People have been surveying smokers for years, and as a result there's a wealth of information still capable of yielding new insights or settling old scores. Two examples appear in this week's BMJ.
On p 1097 Richard Doll and colleagues use data from the British doctors cohort to lay to rest the suggestion that smoking might protect against dementia. Richard Doll has been studying the smoking habits of doctors since 1951, and data from the cohort were influential in prompting doctors to be one of the earliest groups to abandon smoking. In this they were the vanguard of a phenomenon outlined by A E J M Cavelaars and colleagues (p 1102): in the early phases of the “smoking epidemic” smoking is taken up by high socioeconomic groups, then spreads widely throughout society before staring to fall, again led by higher socioeconomic groups, so that by the final stage smoking is progressively more a habit of lower socioeconomic groups. Cavelaars et al use this pattern to explain their observation that higher rates of current and ever smoking are found among groups with lower educational levels only in northern Europe; in southern Europe, at an earlier stage in the epidemic, men and (particularly) women with higher levels of education smoke more. The authors also predict that socioeconomic inequalities in morbidity and mortality related to smoking are likely to increase in future because social gradients in smoking are steeper in younger than in older people
In contrast to these mega-studies is the story, told by Toby Lipman and Dawn Price, about how they tried to implement a change in their general practice and failed. In the first place the evidence on which they based their decision turned out not to be very sound (though later they discovered better evidence); they thought for a time that their change might have produced worse outcomes for patients (though it didn't); and, although all the GPs had agreed to implement the change, in fact they did so only patchily. As Trisha Greenhalgh says in her commentary, we are left “on a cliffhanger in which our humbled [enthusiasts] have sensibly abandoned their efforts to table clinical epidemiology as ‘any other business’ ”. I won't give away the plot—it's on p 1114.

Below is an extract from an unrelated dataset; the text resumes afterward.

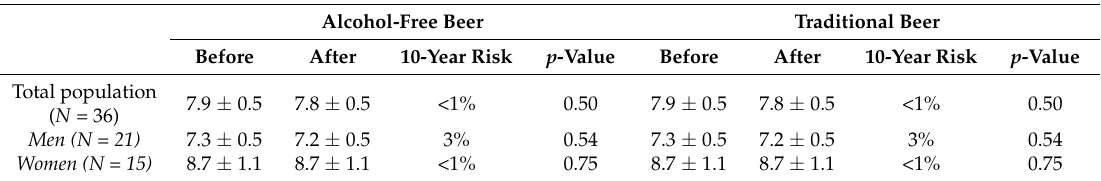
Table 8. Effect of beer consumption on the Framingham Risk Score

A final detective story is provided in the letters column by John Paul and Janice Bates, who think that bedbug infestations may be on the increase in Britain (p 1141). In each of four recent reported infestations there was circumstantial evidence that the bedbugs had travelled in luggage or furnishings, in three cases from abroad. If patients present with nocturnally acquired bites or itchy rashes without obvious cause, say the authors, then bedbugs should be considered.